── Data excerpts ──

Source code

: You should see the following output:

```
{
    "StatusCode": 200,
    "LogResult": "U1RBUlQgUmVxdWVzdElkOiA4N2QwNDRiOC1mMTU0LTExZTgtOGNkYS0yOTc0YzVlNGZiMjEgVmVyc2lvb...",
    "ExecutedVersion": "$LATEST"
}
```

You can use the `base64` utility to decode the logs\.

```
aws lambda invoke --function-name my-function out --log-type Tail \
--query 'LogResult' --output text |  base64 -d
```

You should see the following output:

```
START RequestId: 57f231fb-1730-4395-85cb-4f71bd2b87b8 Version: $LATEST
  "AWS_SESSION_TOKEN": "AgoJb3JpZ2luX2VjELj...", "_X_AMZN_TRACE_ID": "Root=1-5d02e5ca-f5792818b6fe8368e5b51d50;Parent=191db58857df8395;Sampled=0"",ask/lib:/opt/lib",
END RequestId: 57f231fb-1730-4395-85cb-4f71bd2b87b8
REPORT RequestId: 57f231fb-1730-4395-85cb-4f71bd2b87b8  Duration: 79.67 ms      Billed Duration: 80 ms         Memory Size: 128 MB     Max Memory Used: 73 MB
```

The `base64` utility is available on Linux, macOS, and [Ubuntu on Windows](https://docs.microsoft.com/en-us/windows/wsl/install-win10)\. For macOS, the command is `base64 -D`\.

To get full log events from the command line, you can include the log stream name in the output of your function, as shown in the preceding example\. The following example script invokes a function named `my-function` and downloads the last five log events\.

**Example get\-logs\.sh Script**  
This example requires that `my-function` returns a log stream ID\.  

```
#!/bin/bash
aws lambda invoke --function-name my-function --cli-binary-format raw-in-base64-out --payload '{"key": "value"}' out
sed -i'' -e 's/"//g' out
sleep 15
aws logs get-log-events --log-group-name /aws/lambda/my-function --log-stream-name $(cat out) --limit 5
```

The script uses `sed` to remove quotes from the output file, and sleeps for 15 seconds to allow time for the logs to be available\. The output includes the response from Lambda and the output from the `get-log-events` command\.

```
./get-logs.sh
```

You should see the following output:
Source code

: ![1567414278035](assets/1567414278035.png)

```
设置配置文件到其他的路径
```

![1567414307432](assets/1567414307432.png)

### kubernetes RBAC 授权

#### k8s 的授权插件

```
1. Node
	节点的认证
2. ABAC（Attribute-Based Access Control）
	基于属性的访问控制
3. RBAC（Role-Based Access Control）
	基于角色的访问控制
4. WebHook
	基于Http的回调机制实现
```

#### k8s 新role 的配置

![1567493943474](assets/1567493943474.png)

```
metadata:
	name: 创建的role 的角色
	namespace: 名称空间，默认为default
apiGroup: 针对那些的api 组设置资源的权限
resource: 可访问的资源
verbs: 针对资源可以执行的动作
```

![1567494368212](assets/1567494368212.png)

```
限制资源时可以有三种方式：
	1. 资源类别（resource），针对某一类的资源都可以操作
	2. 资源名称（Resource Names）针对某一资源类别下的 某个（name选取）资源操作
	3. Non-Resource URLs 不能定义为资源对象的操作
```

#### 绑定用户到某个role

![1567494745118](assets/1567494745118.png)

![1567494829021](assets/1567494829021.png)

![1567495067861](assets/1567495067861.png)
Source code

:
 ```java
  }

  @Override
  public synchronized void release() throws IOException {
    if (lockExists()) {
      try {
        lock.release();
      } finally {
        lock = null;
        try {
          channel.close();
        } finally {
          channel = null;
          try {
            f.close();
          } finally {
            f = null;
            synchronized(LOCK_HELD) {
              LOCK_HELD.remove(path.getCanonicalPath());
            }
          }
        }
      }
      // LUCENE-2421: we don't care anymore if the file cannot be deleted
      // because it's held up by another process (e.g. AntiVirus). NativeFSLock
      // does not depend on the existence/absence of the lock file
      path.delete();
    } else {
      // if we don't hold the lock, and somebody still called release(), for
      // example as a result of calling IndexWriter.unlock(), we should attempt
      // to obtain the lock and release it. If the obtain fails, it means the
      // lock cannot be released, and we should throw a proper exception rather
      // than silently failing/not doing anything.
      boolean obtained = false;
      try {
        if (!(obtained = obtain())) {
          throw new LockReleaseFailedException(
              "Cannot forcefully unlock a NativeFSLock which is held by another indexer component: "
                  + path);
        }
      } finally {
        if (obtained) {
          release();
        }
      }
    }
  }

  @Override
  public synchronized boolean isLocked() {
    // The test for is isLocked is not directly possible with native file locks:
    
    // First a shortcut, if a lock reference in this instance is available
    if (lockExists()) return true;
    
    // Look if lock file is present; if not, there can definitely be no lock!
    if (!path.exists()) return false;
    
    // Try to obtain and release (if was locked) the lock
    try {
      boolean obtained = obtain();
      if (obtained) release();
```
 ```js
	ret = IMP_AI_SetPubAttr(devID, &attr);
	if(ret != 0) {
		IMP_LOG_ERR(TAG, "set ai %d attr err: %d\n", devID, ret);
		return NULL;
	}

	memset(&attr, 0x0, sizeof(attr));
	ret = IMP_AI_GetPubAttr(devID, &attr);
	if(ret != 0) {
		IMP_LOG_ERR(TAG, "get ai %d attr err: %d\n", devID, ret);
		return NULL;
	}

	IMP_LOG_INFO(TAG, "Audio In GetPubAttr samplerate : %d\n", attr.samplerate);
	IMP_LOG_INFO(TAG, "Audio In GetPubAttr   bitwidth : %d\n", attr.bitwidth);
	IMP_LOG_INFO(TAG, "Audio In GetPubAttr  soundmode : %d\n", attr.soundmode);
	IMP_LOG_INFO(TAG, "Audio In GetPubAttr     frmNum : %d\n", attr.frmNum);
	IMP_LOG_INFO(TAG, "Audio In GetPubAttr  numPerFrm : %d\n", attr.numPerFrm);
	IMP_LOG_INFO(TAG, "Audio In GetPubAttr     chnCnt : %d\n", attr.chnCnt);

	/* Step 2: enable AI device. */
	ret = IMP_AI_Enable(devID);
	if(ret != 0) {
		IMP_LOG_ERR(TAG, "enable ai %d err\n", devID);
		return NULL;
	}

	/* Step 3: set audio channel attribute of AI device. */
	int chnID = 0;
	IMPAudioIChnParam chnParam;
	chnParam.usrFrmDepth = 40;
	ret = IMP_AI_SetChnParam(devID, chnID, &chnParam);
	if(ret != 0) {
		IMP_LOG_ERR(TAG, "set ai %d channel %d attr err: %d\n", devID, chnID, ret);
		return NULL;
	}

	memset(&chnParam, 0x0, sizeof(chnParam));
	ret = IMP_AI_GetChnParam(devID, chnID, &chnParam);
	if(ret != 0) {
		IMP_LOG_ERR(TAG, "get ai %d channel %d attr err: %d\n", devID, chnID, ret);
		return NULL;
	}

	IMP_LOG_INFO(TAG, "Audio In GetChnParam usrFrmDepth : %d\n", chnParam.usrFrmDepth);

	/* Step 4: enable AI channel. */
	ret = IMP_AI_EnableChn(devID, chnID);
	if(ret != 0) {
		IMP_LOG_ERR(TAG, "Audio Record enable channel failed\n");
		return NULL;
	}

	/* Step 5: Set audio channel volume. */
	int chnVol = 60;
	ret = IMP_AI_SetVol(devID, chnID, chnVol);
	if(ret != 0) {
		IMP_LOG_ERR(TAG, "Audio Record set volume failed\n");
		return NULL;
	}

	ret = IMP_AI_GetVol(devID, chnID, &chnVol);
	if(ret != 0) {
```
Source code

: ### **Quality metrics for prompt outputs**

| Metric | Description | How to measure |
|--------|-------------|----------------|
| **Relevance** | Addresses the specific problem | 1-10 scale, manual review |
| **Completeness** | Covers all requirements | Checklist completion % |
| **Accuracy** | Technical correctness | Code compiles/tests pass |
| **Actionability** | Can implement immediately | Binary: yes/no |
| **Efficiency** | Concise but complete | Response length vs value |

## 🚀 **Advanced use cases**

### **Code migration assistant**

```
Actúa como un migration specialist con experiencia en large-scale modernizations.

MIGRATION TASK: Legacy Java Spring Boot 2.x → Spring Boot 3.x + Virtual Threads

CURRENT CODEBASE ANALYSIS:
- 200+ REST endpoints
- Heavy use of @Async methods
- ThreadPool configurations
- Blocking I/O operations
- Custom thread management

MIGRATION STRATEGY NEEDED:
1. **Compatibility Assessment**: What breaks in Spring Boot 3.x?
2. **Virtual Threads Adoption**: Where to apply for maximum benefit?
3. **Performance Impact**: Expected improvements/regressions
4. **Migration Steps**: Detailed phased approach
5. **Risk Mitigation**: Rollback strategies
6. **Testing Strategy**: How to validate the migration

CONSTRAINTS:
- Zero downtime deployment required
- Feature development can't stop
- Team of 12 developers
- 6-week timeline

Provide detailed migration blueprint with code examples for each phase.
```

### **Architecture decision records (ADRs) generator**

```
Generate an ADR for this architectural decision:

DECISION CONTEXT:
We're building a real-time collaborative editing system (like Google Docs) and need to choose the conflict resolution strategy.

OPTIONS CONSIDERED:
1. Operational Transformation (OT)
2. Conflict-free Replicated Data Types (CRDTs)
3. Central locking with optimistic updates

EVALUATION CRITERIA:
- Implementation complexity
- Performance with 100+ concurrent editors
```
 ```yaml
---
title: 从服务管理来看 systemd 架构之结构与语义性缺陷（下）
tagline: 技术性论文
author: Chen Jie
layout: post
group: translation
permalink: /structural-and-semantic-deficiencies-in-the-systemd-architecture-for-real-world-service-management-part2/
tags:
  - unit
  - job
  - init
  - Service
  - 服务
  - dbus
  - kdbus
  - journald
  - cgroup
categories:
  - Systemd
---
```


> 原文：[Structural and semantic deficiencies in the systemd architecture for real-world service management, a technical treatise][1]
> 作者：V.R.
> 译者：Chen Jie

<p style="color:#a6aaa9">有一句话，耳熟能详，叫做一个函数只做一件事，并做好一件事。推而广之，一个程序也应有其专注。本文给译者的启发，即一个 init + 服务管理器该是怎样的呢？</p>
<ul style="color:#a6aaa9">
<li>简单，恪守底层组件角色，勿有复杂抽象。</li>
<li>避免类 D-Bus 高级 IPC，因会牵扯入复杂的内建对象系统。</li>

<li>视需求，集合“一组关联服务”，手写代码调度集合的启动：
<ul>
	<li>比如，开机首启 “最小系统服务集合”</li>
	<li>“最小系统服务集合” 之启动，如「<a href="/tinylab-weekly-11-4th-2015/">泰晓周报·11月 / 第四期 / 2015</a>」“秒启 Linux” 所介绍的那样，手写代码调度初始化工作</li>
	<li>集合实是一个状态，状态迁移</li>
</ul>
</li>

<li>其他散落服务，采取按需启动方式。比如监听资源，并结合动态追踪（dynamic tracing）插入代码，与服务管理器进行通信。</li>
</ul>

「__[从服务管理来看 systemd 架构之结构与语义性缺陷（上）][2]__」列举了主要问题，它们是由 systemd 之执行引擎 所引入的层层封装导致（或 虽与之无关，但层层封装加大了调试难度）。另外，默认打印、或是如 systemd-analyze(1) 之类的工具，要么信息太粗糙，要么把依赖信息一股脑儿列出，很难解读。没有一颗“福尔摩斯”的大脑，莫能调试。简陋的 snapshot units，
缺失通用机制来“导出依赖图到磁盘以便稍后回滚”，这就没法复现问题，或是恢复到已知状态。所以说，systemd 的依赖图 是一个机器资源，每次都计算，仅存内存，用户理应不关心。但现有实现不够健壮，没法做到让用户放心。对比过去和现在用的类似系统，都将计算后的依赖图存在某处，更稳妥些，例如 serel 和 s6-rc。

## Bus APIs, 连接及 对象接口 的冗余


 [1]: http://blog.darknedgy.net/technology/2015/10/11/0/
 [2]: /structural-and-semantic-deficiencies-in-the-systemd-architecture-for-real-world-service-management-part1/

───

- Your goal -
Select every line of the records holding the string "sizeof".

- Task response -
	memset(&attr, 0x0, sizeof(attr));
	memset(&chnParam, 0x0, sizeof(chnParam));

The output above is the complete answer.